Even in a traditional Microsoft stronghold people are staying away from Windows Phone: Good Technology's most recent Mobility Index Report found Windows Phone with a mere 1% of enterprise market share for smartphones.

Meanwhile, IDC found that Android continues to dominate smartphone sales, with 84.7% market share in the second quarter, compared to 79.6% a year previously. The iPhone had 11.7% in the second quarter, compared to 13% a year previously.

If you look hard -- and you have to look really hard -- you can find some glimmers of hope for Windows Phone. IDC said that Microsoft might be signing up more manufacturing partners for the second half of 2014. And Paul Thurrott points out that Microsoft now gives away Windows Phone licenses for free to Windows Phone makers, which could bring in even more partners, and drop the prices of Windows Phones.

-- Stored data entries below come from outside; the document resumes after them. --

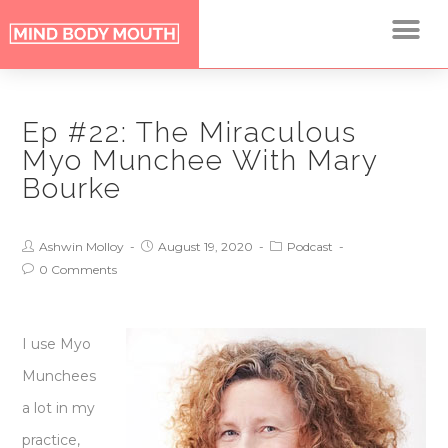
Ep #22: The Miraculous
Myo Munchee With Mary
Bourke
Ashwin Molloy
August 19, 2020
Podcast
0 Comments
I use Myo
Munchees
a lot in my
practice,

Windows Phone does best among bargain hunters, IDC notes -- just over 60% of all Windows Phone devices sold are $200 or below, not including contract incentives. So new manufacturers selling low-cost phones could eventually boost Windows Phone sales.

Unfortunately for Microsoft, though, Android is strongest at the low end as well, with almost 60% of its sales going towards under-$200 phones. Still, it's not quite time to say Windows Phone is dead. But if a year from now it's still bouncing along the bottom, you can kiss it good-bye.